Friday, September 16th, 2022

According to a Reuters report, the Biden administration plans next month to broaden curbs on U.S. shipments to China of AI chips and semiconductor equipment. The new regulations would be based on restrictions communicated in letters earlier this year to KLA, Lam Research and Applied Materials. The letters forbade these companies from exporting chipmaking equipment to Chinese factories that produce chips with sub-14 nanometer processes unless the sellers obtain Commerce Department licenses. Some of the sources quoted by Reuters said the regulations would likely include additional actions against China.
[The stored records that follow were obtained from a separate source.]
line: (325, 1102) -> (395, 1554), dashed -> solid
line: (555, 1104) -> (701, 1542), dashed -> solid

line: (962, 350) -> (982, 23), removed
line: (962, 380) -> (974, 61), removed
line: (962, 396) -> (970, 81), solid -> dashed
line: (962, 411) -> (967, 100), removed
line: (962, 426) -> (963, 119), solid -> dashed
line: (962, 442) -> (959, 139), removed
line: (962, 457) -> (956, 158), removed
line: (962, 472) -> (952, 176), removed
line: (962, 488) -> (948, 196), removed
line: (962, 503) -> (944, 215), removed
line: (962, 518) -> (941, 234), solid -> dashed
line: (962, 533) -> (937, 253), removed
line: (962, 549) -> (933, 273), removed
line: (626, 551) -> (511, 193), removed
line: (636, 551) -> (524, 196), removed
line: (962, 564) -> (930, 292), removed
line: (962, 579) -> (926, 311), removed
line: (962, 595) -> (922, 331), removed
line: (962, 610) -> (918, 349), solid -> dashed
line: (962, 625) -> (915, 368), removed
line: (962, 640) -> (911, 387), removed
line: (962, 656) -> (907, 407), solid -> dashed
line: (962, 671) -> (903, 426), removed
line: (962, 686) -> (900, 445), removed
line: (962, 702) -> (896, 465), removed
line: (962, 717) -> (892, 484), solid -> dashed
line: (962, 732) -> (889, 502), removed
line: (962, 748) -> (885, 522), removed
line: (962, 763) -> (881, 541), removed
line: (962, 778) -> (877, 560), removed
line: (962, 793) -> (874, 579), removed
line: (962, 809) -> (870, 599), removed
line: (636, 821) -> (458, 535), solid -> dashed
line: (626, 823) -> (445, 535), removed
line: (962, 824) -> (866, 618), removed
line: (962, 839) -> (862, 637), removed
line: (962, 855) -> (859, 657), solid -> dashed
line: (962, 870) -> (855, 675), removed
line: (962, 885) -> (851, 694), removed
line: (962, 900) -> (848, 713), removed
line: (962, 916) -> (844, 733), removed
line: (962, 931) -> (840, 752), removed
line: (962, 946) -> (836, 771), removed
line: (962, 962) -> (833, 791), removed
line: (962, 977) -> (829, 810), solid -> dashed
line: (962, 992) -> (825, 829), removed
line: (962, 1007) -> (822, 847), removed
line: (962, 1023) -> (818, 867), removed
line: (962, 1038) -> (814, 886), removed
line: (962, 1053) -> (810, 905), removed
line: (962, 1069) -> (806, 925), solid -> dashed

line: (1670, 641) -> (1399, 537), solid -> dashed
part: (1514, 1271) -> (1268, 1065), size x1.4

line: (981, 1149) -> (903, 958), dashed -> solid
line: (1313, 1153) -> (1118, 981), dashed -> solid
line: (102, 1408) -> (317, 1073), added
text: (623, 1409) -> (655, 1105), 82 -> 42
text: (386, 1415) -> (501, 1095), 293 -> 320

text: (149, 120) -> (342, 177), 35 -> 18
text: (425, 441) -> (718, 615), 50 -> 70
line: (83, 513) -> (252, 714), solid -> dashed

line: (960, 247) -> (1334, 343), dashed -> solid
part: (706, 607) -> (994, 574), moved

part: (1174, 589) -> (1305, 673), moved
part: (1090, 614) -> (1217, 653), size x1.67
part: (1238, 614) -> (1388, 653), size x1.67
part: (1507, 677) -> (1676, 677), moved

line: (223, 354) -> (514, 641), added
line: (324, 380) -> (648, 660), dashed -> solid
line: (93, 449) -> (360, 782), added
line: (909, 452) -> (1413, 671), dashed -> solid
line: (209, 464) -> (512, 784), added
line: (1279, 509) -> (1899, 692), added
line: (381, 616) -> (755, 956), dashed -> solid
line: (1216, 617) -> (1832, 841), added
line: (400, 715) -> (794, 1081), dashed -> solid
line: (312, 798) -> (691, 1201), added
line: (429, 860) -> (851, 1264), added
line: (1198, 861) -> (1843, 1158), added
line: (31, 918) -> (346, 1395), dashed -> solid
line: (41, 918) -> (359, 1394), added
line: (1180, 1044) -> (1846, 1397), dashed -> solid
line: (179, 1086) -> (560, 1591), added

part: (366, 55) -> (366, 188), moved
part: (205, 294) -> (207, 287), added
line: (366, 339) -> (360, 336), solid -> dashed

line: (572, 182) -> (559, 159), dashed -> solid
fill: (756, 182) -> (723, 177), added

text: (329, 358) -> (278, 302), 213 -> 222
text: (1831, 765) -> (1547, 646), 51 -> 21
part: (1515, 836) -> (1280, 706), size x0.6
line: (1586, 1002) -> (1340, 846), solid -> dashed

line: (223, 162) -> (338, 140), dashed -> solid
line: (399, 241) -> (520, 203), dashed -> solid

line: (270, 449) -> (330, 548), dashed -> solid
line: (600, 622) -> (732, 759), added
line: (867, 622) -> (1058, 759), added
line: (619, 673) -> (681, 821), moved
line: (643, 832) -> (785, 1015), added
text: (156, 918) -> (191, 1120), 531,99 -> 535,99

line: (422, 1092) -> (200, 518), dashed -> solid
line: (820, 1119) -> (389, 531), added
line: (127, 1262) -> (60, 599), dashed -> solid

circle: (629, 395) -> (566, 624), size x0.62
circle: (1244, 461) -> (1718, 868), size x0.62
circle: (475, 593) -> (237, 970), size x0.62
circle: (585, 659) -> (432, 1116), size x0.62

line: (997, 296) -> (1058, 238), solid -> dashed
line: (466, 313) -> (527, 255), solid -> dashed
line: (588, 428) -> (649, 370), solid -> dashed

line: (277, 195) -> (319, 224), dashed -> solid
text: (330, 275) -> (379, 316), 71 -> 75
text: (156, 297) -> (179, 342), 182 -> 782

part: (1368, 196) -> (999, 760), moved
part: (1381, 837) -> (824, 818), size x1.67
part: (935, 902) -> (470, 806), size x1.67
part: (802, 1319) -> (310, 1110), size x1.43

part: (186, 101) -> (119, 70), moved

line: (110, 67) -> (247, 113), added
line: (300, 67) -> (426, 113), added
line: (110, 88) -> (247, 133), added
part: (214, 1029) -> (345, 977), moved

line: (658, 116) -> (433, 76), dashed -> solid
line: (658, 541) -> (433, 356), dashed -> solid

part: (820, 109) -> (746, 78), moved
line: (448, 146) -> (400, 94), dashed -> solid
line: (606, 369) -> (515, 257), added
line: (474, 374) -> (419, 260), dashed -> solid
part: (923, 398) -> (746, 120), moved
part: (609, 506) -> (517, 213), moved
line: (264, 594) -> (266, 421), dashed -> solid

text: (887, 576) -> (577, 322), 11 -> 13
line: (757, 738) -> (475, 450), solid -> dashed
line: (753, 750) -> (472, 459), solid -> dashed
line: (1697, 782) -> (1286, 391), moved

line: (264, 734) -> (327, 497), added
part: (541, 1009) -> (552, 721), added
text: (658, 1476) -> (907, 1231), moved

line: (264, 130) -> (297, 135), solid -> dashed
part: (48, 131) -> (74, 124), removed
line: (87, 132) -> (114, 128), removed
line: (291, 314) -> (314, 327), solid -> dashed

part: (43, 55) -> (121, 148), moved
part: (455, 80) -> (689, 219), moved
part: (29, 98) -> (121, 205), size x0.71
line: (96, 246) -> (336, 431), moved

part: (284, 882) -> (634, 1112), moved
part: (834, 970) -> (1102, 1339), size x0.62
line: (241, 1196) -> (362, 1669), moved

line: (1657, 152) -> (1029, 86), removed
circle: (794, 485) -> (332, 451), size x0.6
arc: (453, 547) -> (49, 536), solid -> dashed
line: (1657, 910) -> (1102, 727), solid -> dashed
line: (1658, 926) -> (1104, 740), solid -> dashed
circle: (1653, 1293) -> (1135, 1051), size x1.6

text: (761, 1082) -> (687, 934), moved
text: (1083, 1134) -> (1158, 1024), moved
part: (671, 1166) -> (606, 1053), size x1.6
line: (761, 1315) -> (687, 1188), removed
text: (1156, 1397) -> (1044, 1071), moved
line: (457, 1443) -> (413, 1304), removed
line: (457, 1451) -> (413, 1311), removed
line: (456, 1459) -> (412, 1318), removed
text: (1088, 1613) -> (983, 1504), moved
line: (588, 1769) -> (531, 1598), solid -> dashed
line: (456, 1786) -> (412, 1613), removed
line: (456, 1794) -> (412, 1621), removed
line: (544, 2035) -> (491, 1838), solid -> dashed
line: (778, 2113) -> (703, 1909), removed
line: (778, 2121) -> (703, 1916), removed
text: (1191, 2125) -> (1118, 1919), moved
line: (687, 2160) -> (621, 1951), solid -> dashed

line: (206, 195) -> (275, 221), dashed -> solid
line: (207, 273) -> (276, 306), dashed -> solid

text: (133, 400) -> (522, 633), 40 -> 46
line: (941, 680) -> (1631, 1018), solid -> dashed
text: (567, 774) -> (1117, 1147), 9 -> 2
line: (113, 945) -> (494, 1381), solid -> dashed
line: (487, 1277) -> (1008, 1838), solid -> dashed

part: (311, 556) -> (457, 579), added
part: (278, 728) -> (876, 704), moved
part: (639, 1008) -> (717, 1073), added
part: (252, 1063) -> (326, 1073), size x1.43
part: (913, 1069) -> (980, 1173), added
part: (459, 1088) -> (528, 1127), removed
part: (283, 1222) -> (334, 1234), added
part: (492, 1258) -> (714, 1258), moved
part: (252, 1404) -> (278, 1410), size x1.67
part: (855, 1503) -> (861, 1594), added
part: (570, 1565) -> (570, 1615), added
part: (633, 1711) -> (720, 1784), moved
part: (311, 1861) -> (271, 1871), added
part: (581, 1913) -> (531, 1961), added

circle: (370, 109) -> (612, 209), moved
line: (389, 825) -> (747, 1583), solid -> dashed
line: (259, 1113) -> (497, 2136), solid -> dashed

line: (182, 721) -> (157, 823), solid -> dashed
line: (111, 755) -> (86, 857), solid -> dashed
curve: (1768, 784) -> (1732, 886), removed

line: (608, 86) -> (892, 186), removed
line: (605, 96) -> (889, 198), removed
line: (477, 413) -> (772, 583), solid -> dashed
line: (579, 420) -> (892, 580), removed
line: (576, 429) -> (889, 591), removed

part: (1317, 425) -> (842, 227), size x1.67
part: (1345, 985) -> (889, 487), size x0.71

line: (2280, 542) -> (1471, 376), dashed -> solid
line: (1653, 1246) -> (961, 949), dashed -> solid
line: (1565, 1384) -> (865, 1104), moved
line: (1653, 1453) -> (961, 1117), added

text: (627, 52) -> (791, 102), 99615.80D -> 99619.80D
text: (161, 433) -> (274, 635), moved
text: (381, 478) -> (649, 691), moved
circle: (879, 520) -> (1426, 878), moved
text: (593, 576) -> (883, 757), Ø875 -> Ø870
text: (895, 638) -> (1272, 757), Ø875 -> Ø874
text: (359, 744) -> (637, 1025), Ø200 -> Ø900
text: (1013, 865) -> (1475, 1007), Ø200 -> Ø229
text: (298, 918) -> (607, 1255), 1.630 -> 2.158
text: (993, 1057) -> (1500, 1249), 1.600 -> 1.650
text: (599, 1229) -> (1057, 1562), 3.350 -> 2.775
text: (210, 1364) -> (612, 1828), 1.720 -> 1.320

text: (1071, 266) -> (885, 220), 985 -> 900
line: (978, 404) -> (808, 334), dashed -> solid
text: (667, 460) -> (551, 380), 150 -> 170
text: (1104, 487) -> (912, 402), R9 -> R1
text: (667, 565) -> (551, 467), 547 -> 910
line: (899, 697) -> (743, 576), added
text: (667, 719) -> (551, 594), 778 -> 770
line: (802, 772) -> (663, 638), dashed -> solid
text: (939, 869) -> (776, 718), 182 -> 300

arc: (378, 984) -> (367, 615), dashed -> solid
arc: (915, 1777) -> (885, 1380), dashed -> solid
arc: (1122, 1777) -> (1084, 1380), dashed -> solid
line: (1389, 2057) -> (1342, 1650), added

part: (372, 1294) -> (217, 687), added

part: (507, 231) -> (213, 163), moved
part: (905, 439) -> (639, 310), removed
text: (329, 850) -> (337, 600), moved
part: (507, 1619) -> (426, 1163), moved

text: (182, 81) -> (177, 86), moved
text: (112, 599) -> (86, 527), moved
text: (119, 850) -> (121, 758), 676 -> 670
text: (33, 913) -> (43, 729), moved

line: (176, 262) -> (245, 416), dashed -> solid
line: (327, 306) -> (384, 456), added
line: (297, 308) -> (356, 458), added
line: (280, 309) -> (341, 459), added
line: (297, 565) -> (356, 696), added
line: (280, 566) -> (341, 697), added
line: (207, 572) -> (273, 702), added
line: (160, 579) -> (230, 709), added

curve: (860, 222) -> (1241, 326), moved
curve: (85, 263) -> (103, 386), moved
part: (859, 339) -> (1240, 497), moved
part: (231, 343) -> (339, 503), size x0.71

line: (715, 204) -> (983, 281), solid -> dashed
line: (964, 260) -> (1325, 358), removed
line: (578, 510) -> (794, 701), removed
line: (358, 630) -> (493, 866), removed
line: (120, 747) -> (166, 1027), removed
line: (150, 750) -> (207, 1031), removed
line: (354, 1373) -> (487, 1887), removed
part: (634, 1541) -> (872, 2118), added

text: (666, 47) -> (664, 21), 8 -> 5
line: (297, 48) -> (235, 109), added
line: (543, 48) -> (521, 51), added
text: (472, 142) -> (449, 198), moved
Cadence new verification platform

The new Cadence Verisium AI-Driven Verification Platform is a suite of applications leveraging big data and AI to optimize verification workloads, boost coverage and accelerate root cause analysis of bugs. Verisium is built on the new Cadence Joint Enterprise Data and AI (JedAI) Platform and is natively integrated with the Cadence verification engines. The initial suite in the Verisium platform includes multiple apps using machine learning to automate tasks such as regression failure triage; pinpoint potential bug hotspots caused by source code revisions; analyze waveforms looking for the root cause of a test failure; predict which source code check-ins are most likely to have introduced failures. More Verisium apps offer a debug solution from IP to SoC and from single-run to multi-run; and full flow IP and SoC-level verification management.